Taken from the star name Rigel, from Arabic rijl, meaning 'foot' or 'leg.'
Rigel blazes into language from the Arabic Rijl Jawzā al-Yusrā — "the left foot of the giant" — the name medieval Arab astronomers gave to the brilliant blue supergiant anchoring the lower-right corner of the constellation Orion. It is one of the brightest stars visible from Earth, burning at roughly 120,000 times the luminosity of the Sun, and for centuries it served as a critical navigational beacon for sailors crossing open oceans.

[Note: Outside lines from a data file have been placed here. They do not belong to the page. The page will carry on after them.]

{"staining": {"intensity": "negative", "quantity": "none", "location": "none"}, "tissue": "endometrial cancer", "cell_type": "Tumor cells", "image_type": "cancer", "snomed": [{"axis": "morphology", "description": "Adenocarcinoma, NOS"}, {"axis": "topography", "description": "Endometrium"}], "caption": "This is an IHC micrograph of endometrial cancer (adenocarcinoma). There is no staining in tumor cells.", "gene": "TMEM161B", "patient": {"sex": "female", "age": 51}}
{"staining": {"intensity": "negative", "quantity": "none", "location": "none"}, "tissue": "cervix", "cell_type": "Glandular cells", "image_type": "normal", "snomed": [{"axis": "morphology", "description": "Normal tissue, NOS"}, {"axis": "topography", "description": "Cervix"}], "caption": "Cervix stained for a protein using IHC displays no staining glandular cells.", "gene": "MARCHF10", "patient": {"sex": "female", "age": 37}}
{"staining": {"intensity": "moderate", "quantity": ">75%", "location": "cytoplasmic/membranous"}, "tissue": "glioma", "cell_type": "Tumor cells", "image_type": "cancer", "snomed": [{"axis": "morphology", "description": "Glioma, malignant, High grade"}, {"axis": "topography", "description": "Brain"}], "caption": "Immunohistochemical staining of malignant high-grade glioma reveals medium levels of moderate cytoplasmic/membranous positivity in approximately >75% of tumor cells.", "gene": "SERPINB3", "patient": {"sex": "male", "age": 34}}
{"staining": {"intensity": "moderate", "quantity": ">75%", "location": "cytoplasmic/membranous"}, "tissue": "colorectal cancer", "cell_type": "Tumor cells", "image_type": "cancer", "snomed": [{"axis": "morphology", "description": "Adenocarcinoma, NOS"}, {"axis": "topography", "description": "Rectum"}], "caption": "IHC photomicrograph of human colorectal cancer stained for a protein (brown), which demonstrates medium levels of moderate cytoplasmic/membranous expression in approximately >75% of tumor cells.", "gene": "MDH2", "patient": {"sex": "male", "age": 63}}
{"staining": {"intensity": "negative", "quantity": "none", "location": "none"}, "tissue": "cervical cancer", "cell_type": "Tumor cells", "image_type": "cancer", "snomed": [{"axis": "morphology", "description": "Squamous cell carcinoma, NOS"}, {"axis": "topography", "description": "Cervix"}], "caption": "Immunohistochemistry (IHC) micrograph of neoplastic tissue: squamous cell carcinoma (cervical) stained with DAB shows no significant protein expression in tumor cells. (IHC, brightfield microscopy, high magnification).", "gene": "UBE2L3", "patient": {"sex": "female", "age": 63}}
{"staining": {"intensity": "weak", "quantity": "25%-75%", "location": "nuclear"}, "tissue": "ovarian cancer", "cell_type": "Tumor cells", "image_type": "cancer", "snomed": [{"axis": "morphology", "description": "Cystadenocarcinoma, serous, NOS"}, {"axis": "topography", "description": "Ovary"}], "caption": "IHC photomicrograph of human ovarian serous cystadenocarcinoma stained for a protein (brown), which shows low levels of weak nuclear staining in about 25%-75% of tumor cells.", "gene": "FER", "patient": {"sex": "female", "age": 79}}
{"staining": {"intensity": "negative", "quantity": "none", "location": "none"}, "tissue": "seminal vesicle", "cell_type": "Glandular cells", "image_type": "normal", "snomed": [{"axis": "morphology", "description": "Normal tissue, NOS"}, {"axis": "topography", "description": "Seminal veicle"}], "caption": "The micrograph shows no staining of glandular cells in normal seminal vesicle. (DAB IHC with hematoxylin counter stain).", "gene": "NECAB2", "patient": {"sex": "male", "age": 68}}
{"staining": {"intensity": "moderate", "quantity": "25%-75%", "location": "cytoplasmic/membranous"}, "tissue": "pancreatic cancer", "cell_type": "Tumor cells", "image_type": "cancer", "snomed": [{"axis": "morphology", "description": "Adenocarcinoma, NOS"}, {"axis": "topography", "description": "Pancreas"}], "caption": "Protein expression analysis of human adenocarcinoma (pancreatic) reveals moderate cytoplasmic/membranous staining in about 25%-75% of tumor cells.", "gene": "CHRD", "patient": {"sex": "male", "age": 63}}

The word rijl simply means "foot" in Arabic, a reminder that medieval Islamic scholars were the custodians of astronomical knowledge during Europe's dark ages, and their nomenclature still governs the sky today. As a given name, Rigel sits at the crossroads of two powerful currents in modern naming: the ancient tradition of stellar names (Orion, Nova, Lyra) and the appetite for short, strong names with a hard consonant at the close. It has been used sparingly but memorably in speculative fiction — Star Trek, Doctor Who, and a handful of novels use Rigel as a shorthand for the exotic and the cosmic — cementing its futuristic resonance without tipping into whimsy.
Rigel remains genuinely rare on birth registers, which gives parents choosing it a name that is immediately recognizable as a word yet unlikely to be shared with a classmate. It works equally well across genders and carries an implicit promise: like the star itself, the bearer is expected to be luminous, enduring, and a little bit larger than ordinary life.